À plus long terme, la mise en place d’un calendrier d’application des correctifs, prévoyant un nombre suffisant de tests mais assez flexible pour régler les problèmes urgents, permet d’éliminer les vulnérabilités du réseau. Cela inclut l’évaluation (et la documentation) des risques de la vulnérabilité par rapport à l’application d’un correctif qui n’aurait pas été entièrement testé. 

La segmentation peut être compliquée par la croissance organique d’une entreprise et, dans bien des cas, requiert une réorganisation de l’infrastructure. Correctement réalisée tant au niveau du réseau que des applications, elle peut limiter la propagation des ransomwares et réduire l’exposition globale de l’entreprise aux attaques. Évidemment, en raison de la nature dynamique de la plupart des entreprises, il convient de mettre en place un audit régulier de ces contrôles. 

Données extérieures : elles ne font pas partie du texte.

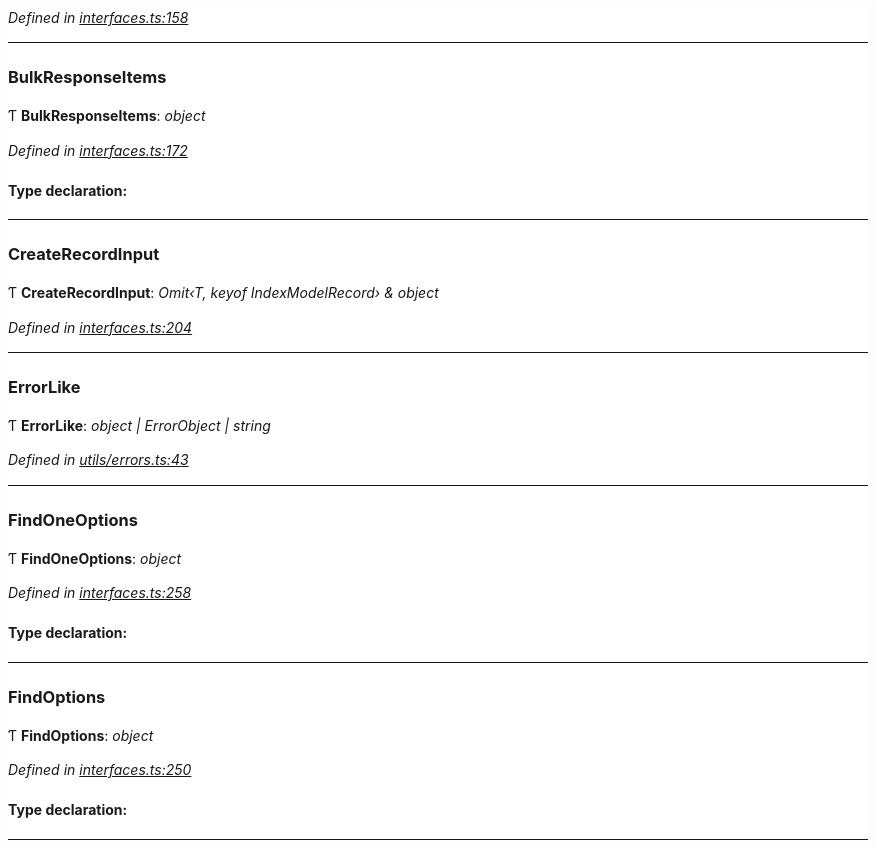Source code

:*Defined in [interfaces.ts:158](https://github.com/terascope/teraslice/blob/d2d877b60/packages/elasticsearch-store/src/interfaces.ts#L158)*

___

###  BulkResponseItems

Ƭ **BulkResponseItems**: *object*

*Defined in [interfaces.ts:172](https://github.com/terascope/teraslice/blob/d2d877b60/packages/elasticsearch-store/src/interfaces.ts#L172)*

#### Type declaration:

___

###  CreateRecordInput

Ƭ **CreateRecordInput**: *Omit‹T, keyof IndexModelRecord› & object*

*Defined in [interfaces.ts:204](https://github.com/terascope/teraslice/blob/d2d877b60/packages/elasticsearch-store/src/interfaces.ts#L204)*

___

###  ErrorLike

Ƭ **ErrorLike**: *object | ErrorObject | string*

*Defined in [utils/errors.ts:43](https://github.com/terascope/teraslice/blob/d2d877b60/packages/elasticsearch-store/src/utils/errors.ts#L43)*

___

###  FindOneOptions

Ƭ **FindOneOptions**: *object*

*Defined in [interfaces.ts:258](https://github.com/terascope/teraslice/blob/d2d877b60/packages/elasticsearch-store/src/interfaces.ts#L258)*

#### Type declaration:

___

###  FindOptions

Ƭ **FindOptions**: *object*

*Defined in [interfaces.ts:250](https://github.com/terascope/teraslice/blob/d2d877b60/packages/elasticsearch-store/src/interfaces.ts#L250)*

#### Type declaration:

___
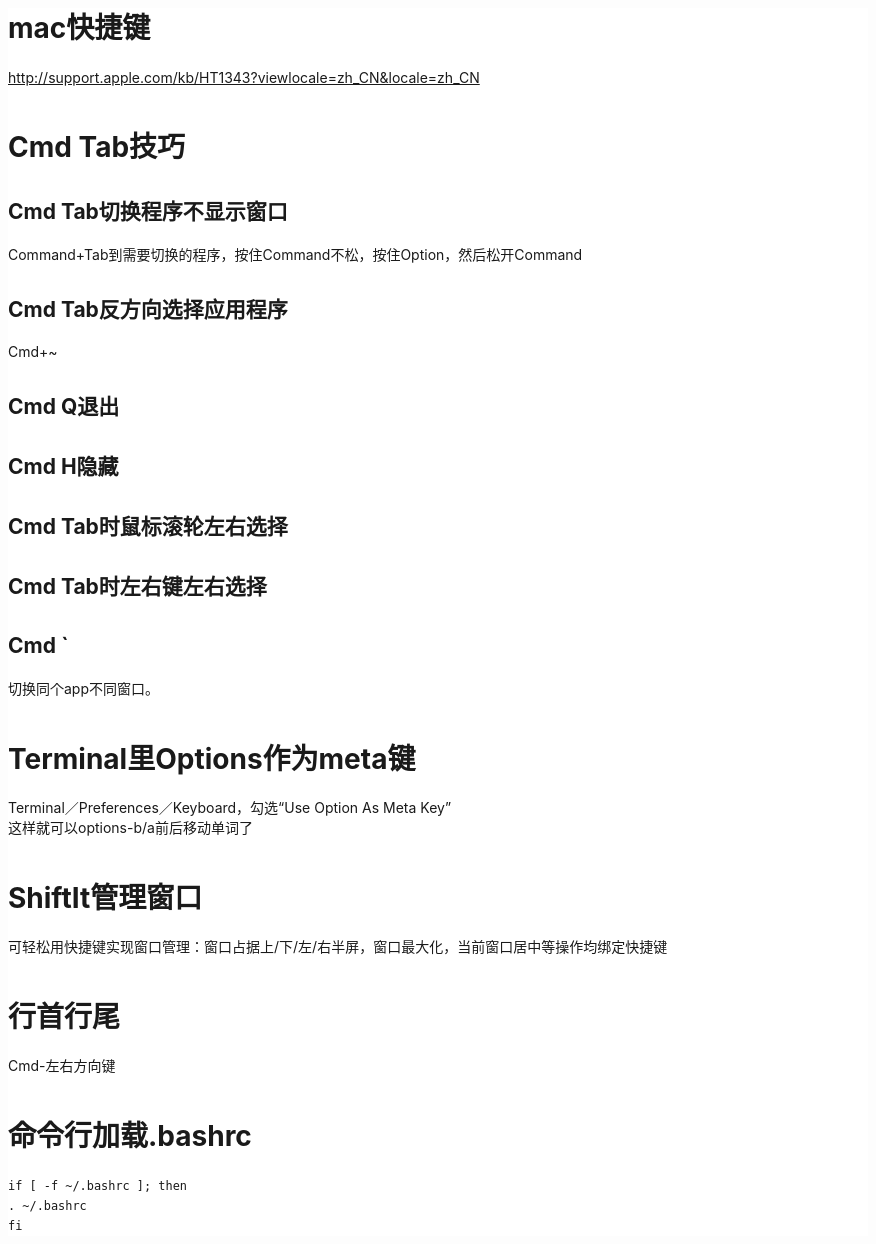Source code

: # mac快捷键

<http://support.apple.com/kb/HT1343?viewlocale=zh_CN&locale=zh_CN>  

# Cmd Tab技巧

## Cmd Tab切换程序不显示窗口

Command+Tab到需要切换的程序，按住Command不松，按住Option，然后松开Command  

## Cmd Tab反方向选择应用程序

Cmd+~  

## Cmd Q退出

## Cmd H隐藏

## Cmd Tab时鼠标滚轮左右选择

## Cmd Tab时左右键左右选择

## Cmd \`

切换同个app不同窗口。  

# Terminal里Options作为meta键

Terminal／Preferences／Keyboard，勾选“Use Option As Meta Key”  
这样就可以options-b/a前后移动单词了  

# ShiftIt管理窗口

可轻松用快捷键实现窗口管理：窗口占据上/下/左/右半屏，窗口最大化，当前窗口居中等操作均绑定快捷键  

# 行首行尾

Cmd-左右方向键  

# 命令行加载.bashrc

    if [ -f ~/.bashrc ]; then
    . ~/.bashrc
    fi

Sensibilisation des utilisateurs 

Comme nous l’avons vu, il suffit d’un e-mail bien rédigé et d’une personne distraite. La mise en œuvre d’un programme de sensibilisation et de formation des utilisateurs à la cybersécurité, qui comprend des conseils sur la manière d’identifier et de signaler toute activité suspecte, peut grandement contribuer à stopper les attaques. Effectuer des tests de phishing à l’échelle de l’entreprise permet d’évaluer la sensibilisation des utilisateurs et d’insister sur l’importance d’identifier les e-mails potentiellement malveillants. 

Travailler ensemble pour prévenir les attaques par ransomware

La méthode courante consiste à suivre les meilleures pratiques de votre fournisseur pour renforcer l’environnement. Des agences gouvernementales américaines telles que l’Agence de cybersécurité et de sécurité des infrastructures (CISA) ont intégré des recommandations générales et des checklists à leur Guide des ransomwares. En outre, participer à des groupes de partage d’informations peut vous aider à identifier de nouveaux moyens d’améliorer votre protection. 

Une sauvegarde sécurisée est votre dernière ligne de défense

Le moyen le plus fiable de retrouver l’accès à vos fichiers consiste à assurer des sauvegardes sécurisées de tous vos fichiers. Pour éviter le scénario du pire (le paiement de la rançon), vous devez mettre en œuvre un plan consistant à vérifier, tester et sécuriser des sauvegardes pouvant être restaurées rapidement. En effet, une reprise fiable et rapide fait partie intégrante du processus global de réponse en cas d’incident de cybersécurité. Il faut donc la planifier avec soin, tout comme le reste de l’architecture de sécurité.

Bien sûr, les cybercriminels feront tout pour vous empêcher d’accéder à vos fichiers de sauvegarde. Ils exploiteront les failles de sécurité de votre infrastructure de sauvegarde pour que le paiement de la rançon soit le seul moyen de rétablir l’accès à vos fichiers. Cela signifie que les systèmes de sauvegarde eux-mêmes doivent être capables d’alerter les administrateurs en cas de modifications du calendrier ou des tâches de sauvegarde.

Que nous réserve l’avenir ?

Les ransomwares ne sont pas près de disparaître. Il est tout simplement trop facile et trop rentable de maintenir des données en otage sur un système infecté pour exiger une rançon. Cela dit, les types de ransomwares évoluent : des ransomwares qui verrouillaient l’écran, nous sommes passés aux attaques en plusieurs étapes qui chiffrent les fichiers et les volent sur des appareils infectés. Les attaques d’appareils mobiles sont en augmentation, démontrant que les méthodes continuent d’évoluer. En tant que défenseurs, restons vigilants pour ne pas devenir les prochaines victimes des ransomwares.